Visión de la sociedad
—Besançon: para Julián la vida de esta capital de provincia está dominada por los
nobles y los clérigos. El ambiente del seminario no puede ser descrito de modo más
tenebroso. La hipocresía y las intrigas están presentes por doquier, particularmente en el
estamento clerical.
—París: el sueño de Sorel en París es hacer fortuna entre los nobles y poderosos. El
ambiente de los salones de la aristocracia le decepciona, pero no hay otro modo de medrar,
que es su máxima aspiración. La hipocresía, la superficialidad y el aburrimiento, son las
notas características. La descripción de la vida de Julián en París es en buena medida
autobiográfica.
Técnicas narrativas
—Monólogo interior: Es una de las características que han hecho famosa la novela.
Aunque otros autores lo habían utilizado anteriormente, no lo habían hecho con tanta
habilidad y profusión. Gran parte de la acción se describe a través del monólogo interior de
los personajes, especialmente de Julián, que pasea la mirada por todo lo que le rodea, de
modo que el lector ve lo que ocurre tanto en su interior como exteriormente. También
utiliza esta técnica con otros personajes, como en el capítulo VIII del libro II, que recoge
los pensamientos de Matilde de la Mole sobre Julián.

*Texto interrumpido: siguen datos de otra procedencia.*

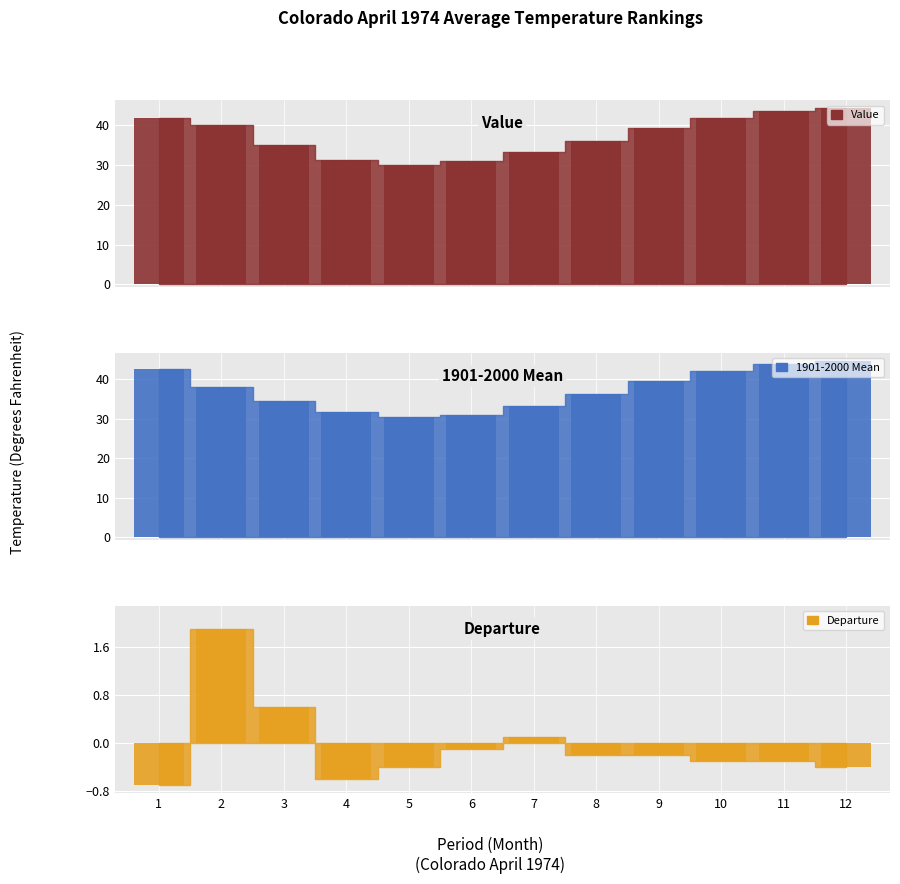

Between 10 and 6, which is larger?

10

En este sentido, se ha querido ver en
Stendhal un precedente de algunas tendencias de la novela en el siglo XX (Joyce, Proust,
Faulkner...).
Aparte de los comentarios hechos a lo largo del resumen, se pueden enumerar los
siguientes errores o inconvenientes:
Publicada en 1830, en pleno auge del romanticismo revolucionario, esta novela tuvo
gran influencia como vehículo para describir una situación madura para la revolución, por
medio de una crítica sistemática de todas las instituciones, que formarían
un establishment opresivo y depravado. Sirvió de patrón, por ejemplo, para numerosas
obras literarias con aspiraciones revolucionarias. Este estilo y acción fue fomentado por las
logias masónicas, con los tópicos de la alianza entre el trono y el altar como baluarte de
la reacción contra el progreso liberal. La novela exalta también otros ídolos favoritos del
libertarismo romántico, tales como la primacía del honor por medio del duelo y del
suicidio; el terror al ridículo; el culto a las pasiones por encima de la razón, vulgarizado por
las novelas rosas, etc. Presenta una visión pesimista y desilusionada de la naturaleza
humana, con prevalencia y triunfo final de la tragedia y del desastre[4].